What you are asked to do:
Rewrite each line of the records with "colour" changed to "color" and everything else the same. Leave out the pictures.

Dataset extract:
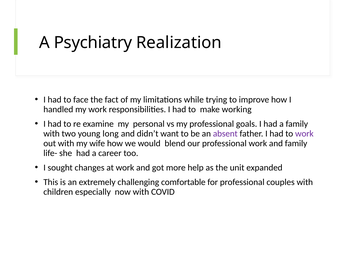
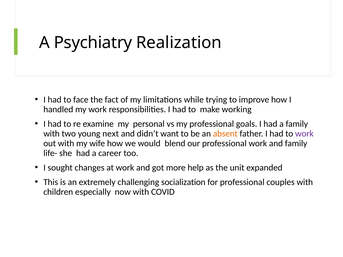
long: long -> next
absent colour: purple -> orange
comfortable: comfortable -> socialization
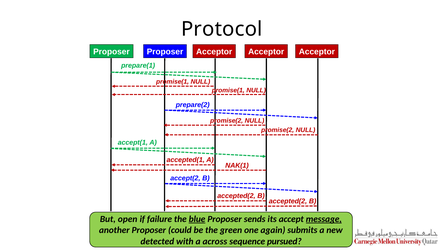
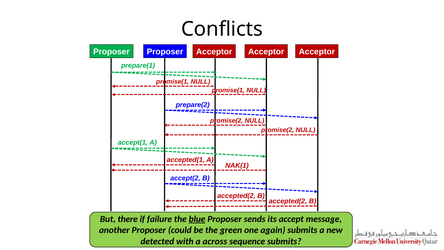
Protocol: Protocol -> Conflicts
open: open -> there
message underline: present -> none
sequence pursued: pursued -> submits
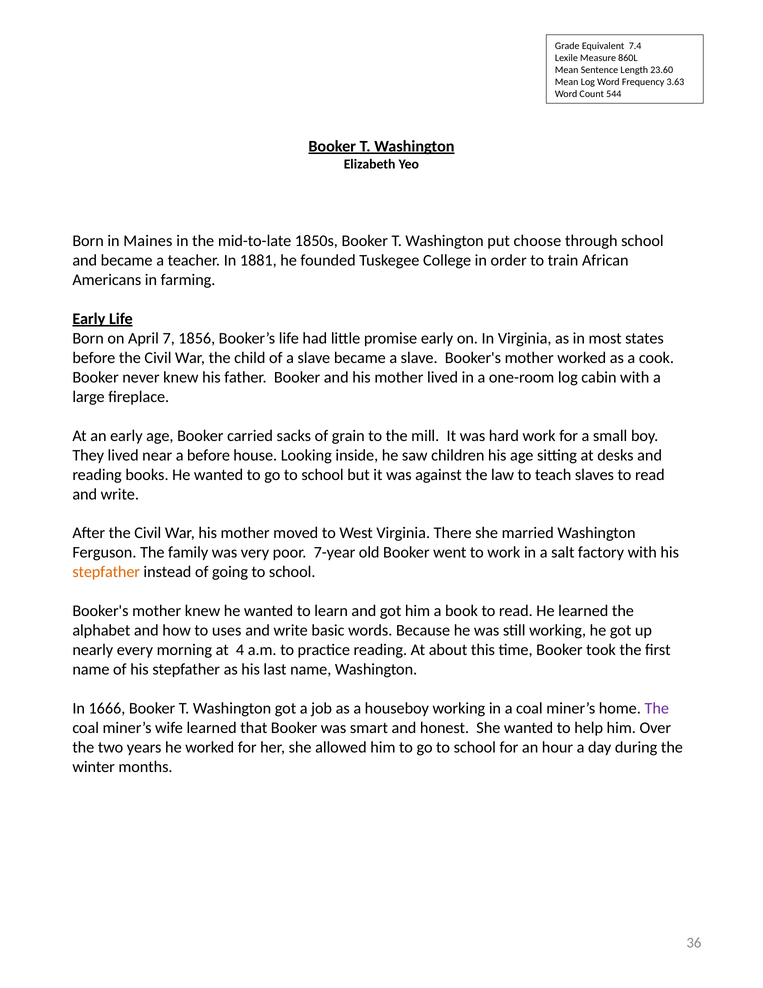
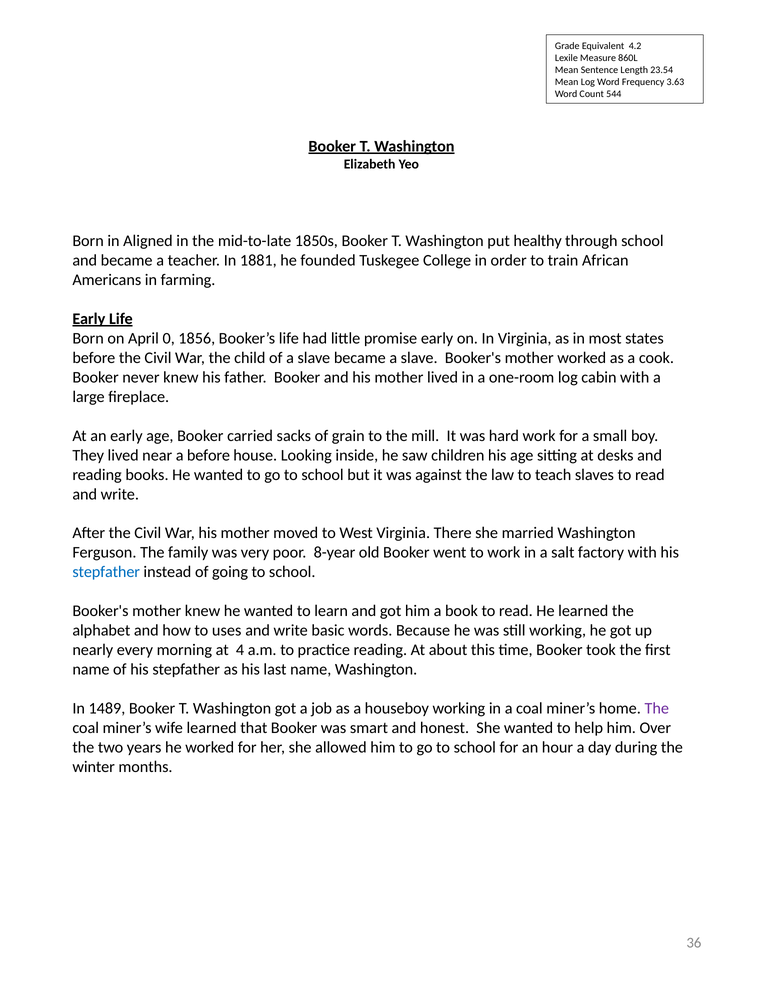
7.4: 7.4 -> 4.2
23.60: 23.60 -> 23.54
Maines: Maines -> Aligned
choose: choose -> healthy
7: 7 -> 0
7-year: 7-year -> 8-year
stepfather at (106, 572) colour: orange -> blue
1666: 1666 -> 1489
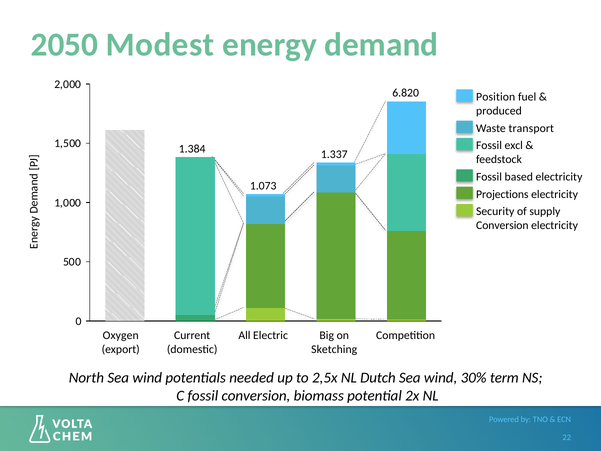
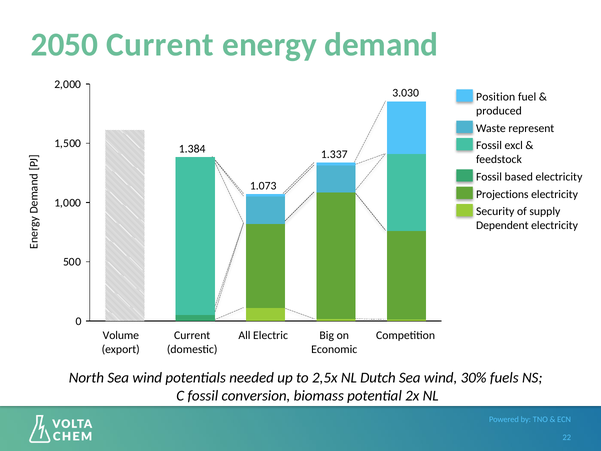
2050 Modest: Modest -> Current
6.820: 6.820 -> 3.030
transport: transport -> represent
Conversion at (502, 225): Conversion -> Dependent
Oxygen: Oxygen -> Volume
Sketching: Sketching -> Economic
term: term -> fuels
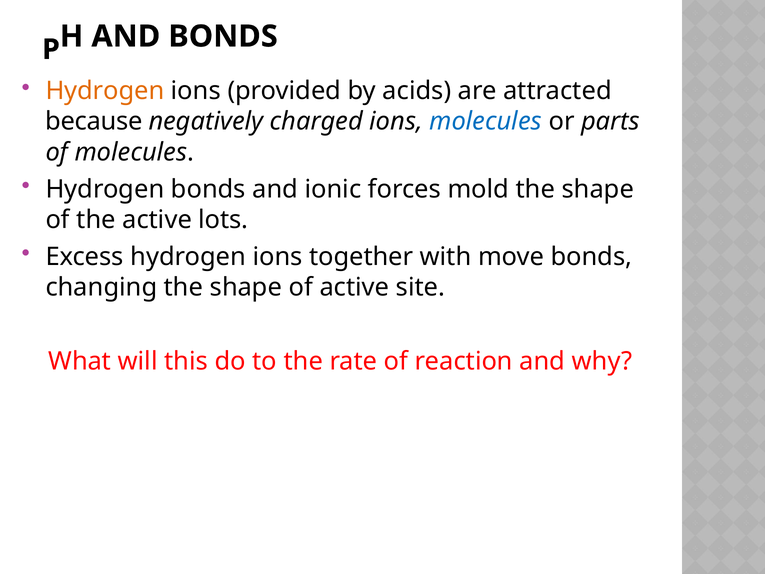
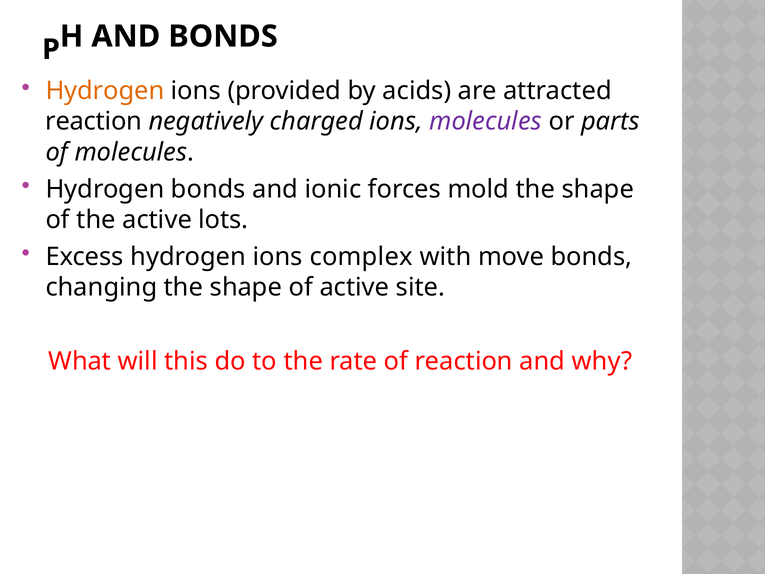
because at (94, 121): because -> reaction
molecules at (485, 121) colour: blue -> purple
together: together -> complex
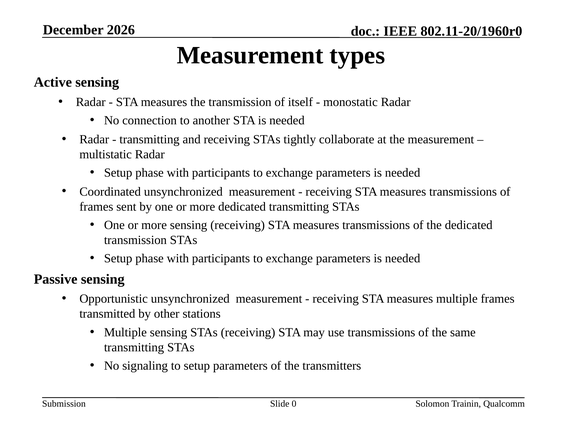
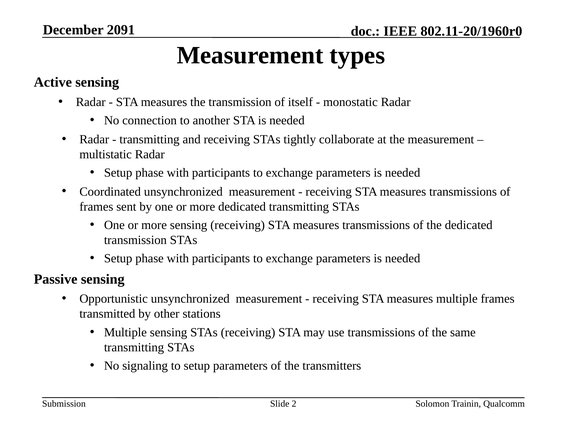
2026: 2026 -> 2091
0: 0 -> 2
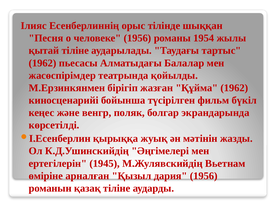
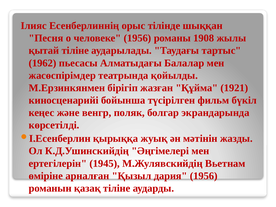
1954: 1954 -> 1908
Құйма 1962: 1962 -> 1921
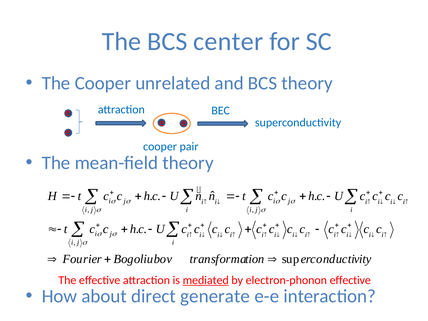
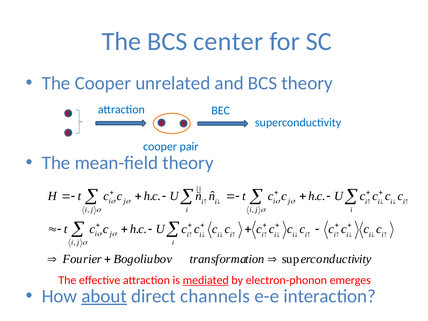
electron-phonon effective: effective -> emerges
about underline: none -> present
generate: generate -> channels
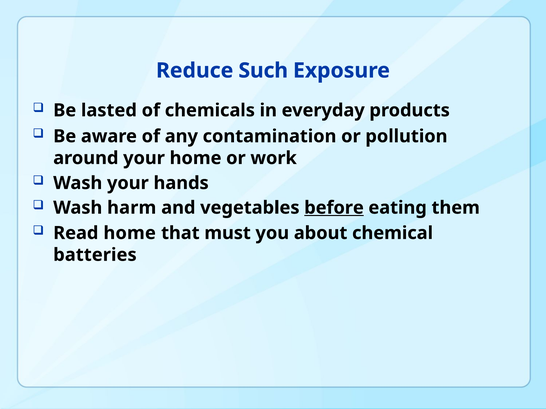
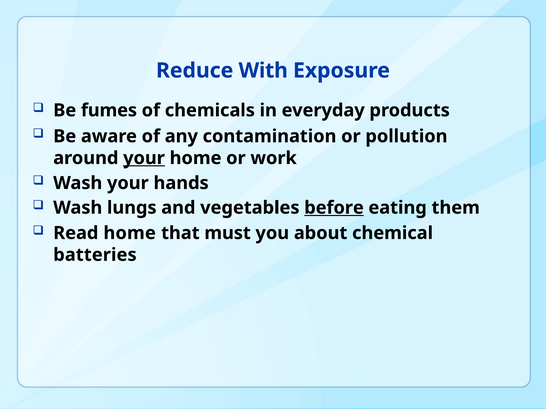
Such: Such -> With
lasted: lasted -> fumes
your at (144, 158) underline: none -> present
harm: harm -> lungs
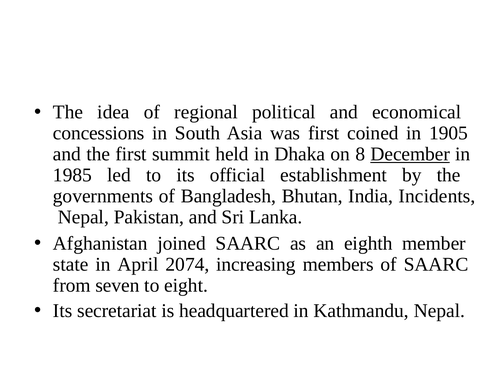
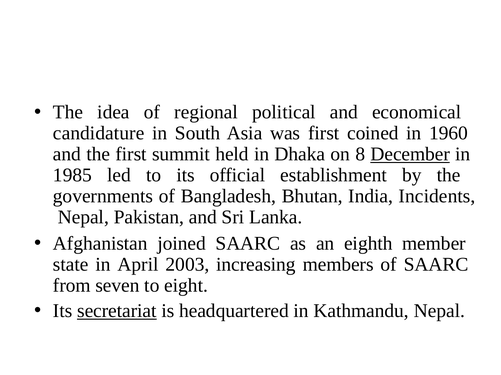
concessions: concessions -> candidature
1905: 1905 -> 1960
2074: 2074 -> 2003
secretariat underline: none -> present
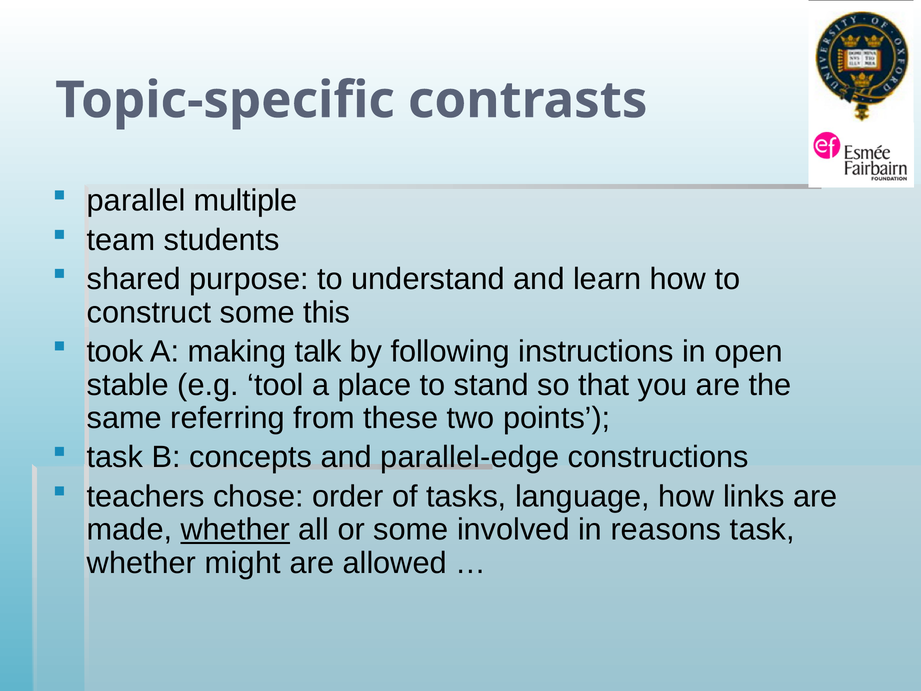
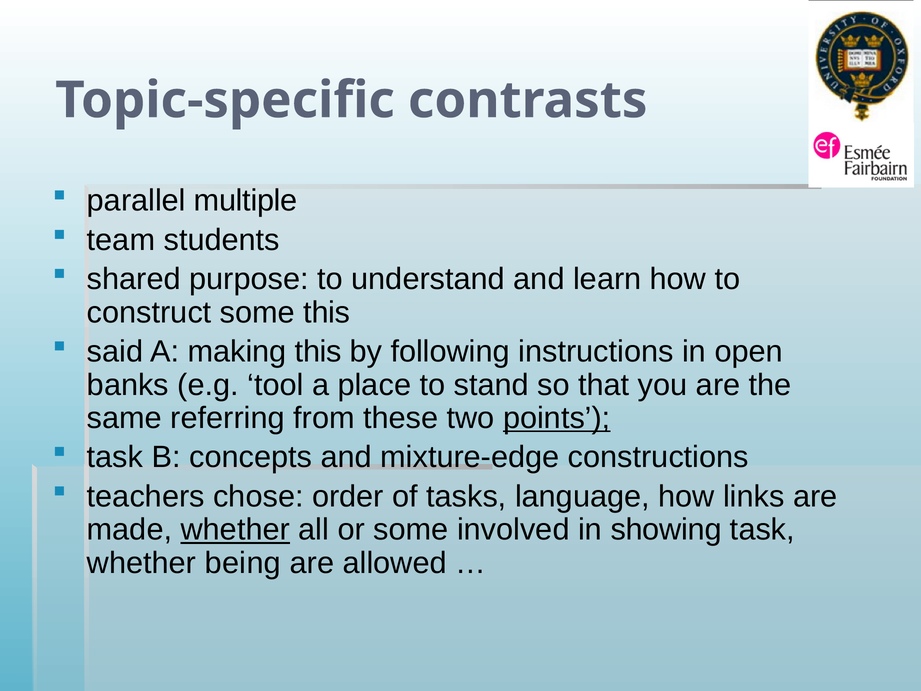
took: took -> said
making talk: talk -> this
stable: stable -> banks
points underline: none -> present
parallel-edge: parallel-edge -> mixture-edge
reasons: reasons -> showing
might: might -> being
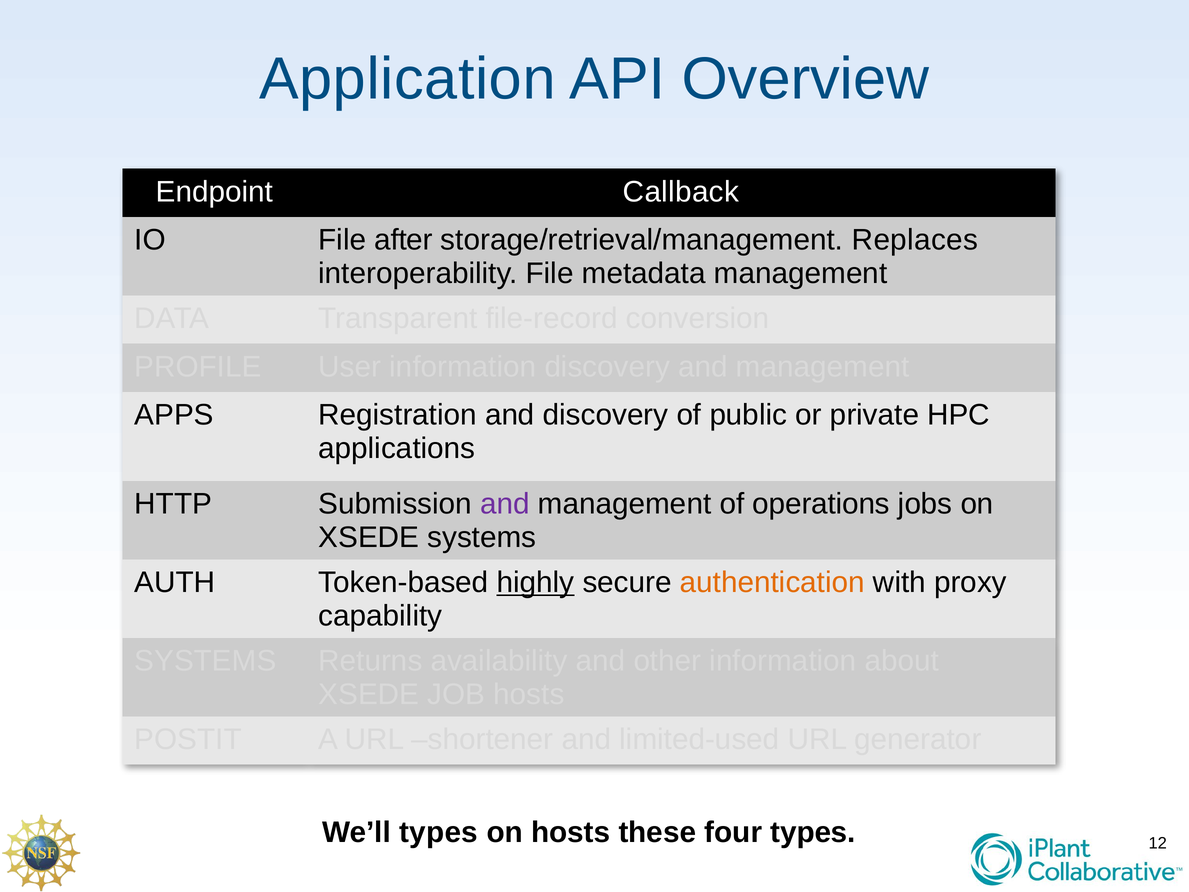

Expected answer:
long: long -> next
absent color: purple -> orange
comfortable: comfortable -> socialization
Protocol: Protocol -> Conflicts
open: open -> there
message underline: present -> none
sequence pursued: pursued -> submits
7.4: 7.4 -> 4.2
23.60: 23.60 -> 23.54
Maines: Maines -> Aligned
choose: choose -> healthy
7: 7 -> 0
7-year: 7-year -> 8-year
stepfather at (106, 572) color: orange -> blue
1666: 1666 -> 1489
2050 Modest: Modest -> Current
6.820: 6.820 -> 3.030
transport: transport -> represent
Conversion at (502, 225): Conversion -> Dependent
Oxygen: Oxygen -> Volume
Sketching: Sketching -> Economic
term: term -> fuels
because at (94, 121): because -> reaction
molecules at (485, 121) color: blue -> purple
together: together -> complex
2026: 2026 -> 2091
0: 0 -> 2
1954: 1954 -> 1908
Құйма 1962: 1962 -> 1921
electron-phonon effective: effective -> emerges
about underline: none -> present
generate: generate -> channels
Such: Such -> With
lasted: lasted -> fumes
your at (144, 158) underline: none -> present
harm: harm -> lungs
concessions: concessions -> candidature
1905: 1905 -> 1960
2074: 2074 -> 2003
secretariat underline: none -> present
took: took -> said
making talk: talk -> this
stable: stable -> banks
points underline: none -> present
parallel-edge: parallel-edge -> mixture-edge
reasons: reasons -> showing
might: might -> being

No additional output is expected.